Employment report March 2024

Beneath hot job growth, ongoing rebalancing

  • Continued hot job growth will reinforce the Fed’s cautious approach toward rate cuts as some Fed officials will likely see job growth as still too hot for comfort, but the details of the March jobs report offered welcome signs that labor demand and supply are better balanced, with the labor force participation rate rebounding and wage growth easing.

  • The economy added 303,000 jobs in March, well above consensus expectations, while prior estimates of job growth in January and February were revised up by a cumulative 22,000 jobs. Job gains were broad-based, with the private sector adding 232,000 jobs and the government sector adding 71,000 jobs. Health care and leisure and hospitality drove the increase in the services sector while goods employment picked up on a large increase in construction payrolls.

  • The unemployment rate fell back 0.1 percentage points (ppt) to 3.8% after reaching a two-year high in February, and it held below 4% for the 26thconsecutive month. Encouragingly, the labor force participation rate rebounded 0.2ppt to 62.7% after holding steady for three consecutive months, and it is now just a tad below its post-pandemic high of 62.8%. Stronger labor supply is encouraging as it acts as a relief valve against elevated wage pressures.

  • Following some volatility at the start of the year, wage pressures resumed their moderate pace with hourly earnings growing 0.3% month over month (m/m) in March. Thanks in part to favorable base effects, wage growth moderated 0.2ppt to 4.1% year over year (y/y). As labor demand and supply continue to rebalance, we see wage growth easing further and gradually converging toward 3.5% this year — a pace roughly consistent with the Fed’s 2% inflation target.

  • Moderating wage growth, along with slower demand for goods and services, easing rent inflation and reduced pricing power should lead to further core personal consumption expenditures (PCE) disinflation in the coming months. This should gradually solidify Fed officials’ confidence that inflation is moving sustainably toward the 2% target. While we continue to expect the onset of the Fed easing cycle in June and believe the Fed is likely to proceed with three rate cuts this year, reports like these may tilt some policymakers toward expecting fewer rate cuts in 2024 and a later onset of the easing cycle.

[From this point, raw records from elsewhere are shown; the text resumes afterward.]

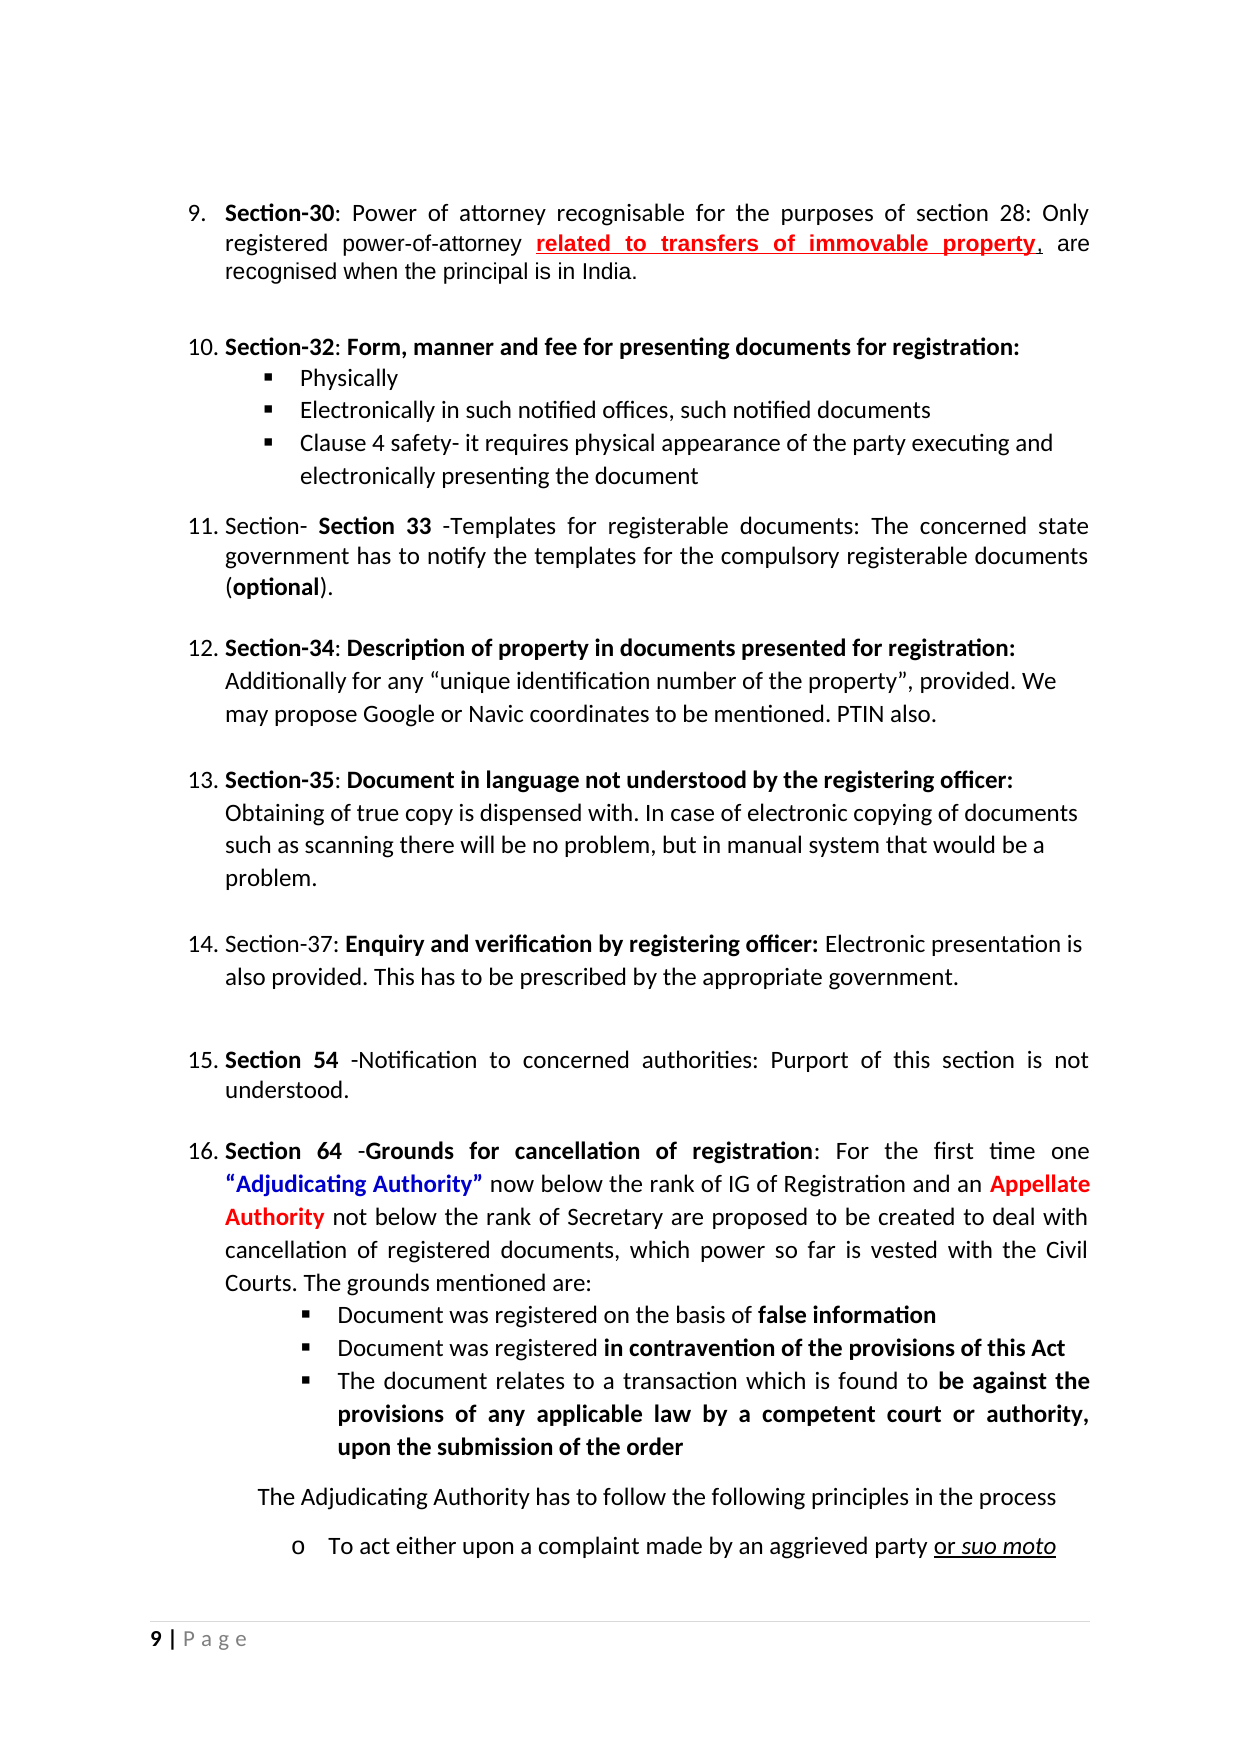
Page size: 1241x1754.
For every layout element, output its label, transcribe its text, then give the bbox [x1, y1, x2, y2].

text The Adjudicating Authority has to follow the following principles in the process [150, 1481, 1090, 1511]
list Physically [262, 362, 1090, 392]
list Electronically in such notified offices, such notified documents [262, 394, 1090, 425]
list Section-30: Power of attorney recognisable for the purposes of section 28: Only registered power-of-attorney related to transfers of immovable property, are recognised when the principal is in India. [187, 197, 1090, 284]
list Section-32: Form, manner and fee for presenting documents for registration: [187, 331, 1090, 362]
list Clause 4 safety- it requires physical appearance of the party executing and electronically presenting the document [262, 427, 1090, 491]
list Document was registered on the basis of false information [300, 1299, 1090, 1330]
list Section-34: Description of property in documents presented for registration: Additionally for any “unique identification number of the property”, provided. We may propose Google or Navic coordinates to be mentioned. PTIN also. [187, 632, 1090, 728]
list Section-35: Document in language not understood by the registering officer: Obtaining of true copy is dispensed with. In case of electronic copying of documents such as scanning there will be no problem, but in manual system that would be a problem. [187, 764, 1090, 893]
list Section 54 -Notification to concerned authorities: Purport of this section is not understood. [187, 1044, 1090, 1105]
list The document relates to a transaction which is found to be against the provisions of any applicable law by a competent court or authority, upon the submission of the order [300, 1365, 1090, 1462]
list To act either upon a complaint made by an aggrieved party or suo moto [291, 1530, 1090, 1562]
list Document was registered in contravention of the provisions of this Act [300, 1332, 1090, 1363]
list Section 64 -Grounds for cancellation of registration: For the first time one “Adjudicating Authority” now below the rank of IG of Registration and an Appellate Authority not below the rank of Secretary are proposed to be created to deal with cancellation of registered documents, which power so far is vested with the Civil Courts. The grounds mentioned are: [187, 1135, 1090, 1297]
list Section- Section 33 -Templates for registerable documents: The concerned state government has to notify the templates for the compulsory registerable documents (optional). [187, 510, 1090, 602]
list Section-37: Enquiry and verification by registering officer: Electronic presentation is also provided. This has to be prescribed by the appropriate government. [187, 928, 1090, 992]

  • Amid rising cost fatigue — with households increasingly feeling the pinch from higher prices and interest rates — the job market remains a key support to the US consumer and the economy. Looking ahead though, we foresee softer labor market conditions, with cooler hiring and some continued moderation in nominal wage growth. We expect job growth to slow markedly over the course of the year, and we see the unemployment rate rising to 4.2% by year-end.
     

In the details
 

Employment growth in March remained broad-based, with the employment diffusion index — a measure of how many private sector industries are adding jobs — ticking up to 59.4%, which is roughly in line with the pre-pandemic average of 58.8% in 2019. The private sector added 232,000 jobs last month — the largest increase since May 2023 — and the government sector added 71,000 jobs. Factoring the upward payroll revisions in January and February, the private sector added an average of 212,000 jobs over the past three months.
 

Looking into the details, the health care sector continued to lead job creation as the lingering impact of the pandemic and acute labor shortages of health care practitioners is easing. Health care payrolls grew a robust 72,000, with hospitals payrolls (+27,000) remaining in a strong uptrend as hospitals are ramping up their hiring amid rising operating margins and revenues. Employment in ambulatory health care services (+28,000) also saw a robust gain while nursing and residential care facilities (+18,000) saw a moderate payroll increase. Overall, health care employment accounted for nearly a third (31%) of all private-sector jobs added in March.
 

The leisure and hospitality sector added 49,000 jobs in March, the most in five months. The increase was again driven by food services and drinking places (+28,000) while hiring in arts, entertainment and recreation (+18,000) picked up modestly.
 

Retail employment (+18,000) posted another solid increase, driven by general merchandise stores (+20,000). In contrast, transportation and warehousing (+1,000) payrolls surprised on the downside with a mere advance in March, weighed down by a decline in couriers and messengers (-1,000).
 

Government hiring remained a driving force of labor market strength. In March, the sector added 71,000 jobs led by solid hiring in local government (+49,000).
 

Pockets of softness remained visible in March. Professional and business services (+7,000) posted a weak payroll increase— below the average 26,000 gain in the prior three months — with temporary employment (-1,000) contracting. There were also signs of softness in the finance sector (+3,000) and in the information sector, which did not add any jobs last month.
 

On the goods front, the 42,000 increase was again entirely driven by construction employment, which rose by 39,000 jobs as manufacturing payrolls were unchanged. Factory hiring has remained sluggish over the past year as the sector faces challenges from weaker domestic and global demand for manufactured goods and higher borrowing costs.

The views reflected in this article are the views of the author(s) and do not necessarily reflect the views of Ernst & Young LLP or other members of the global EY organization.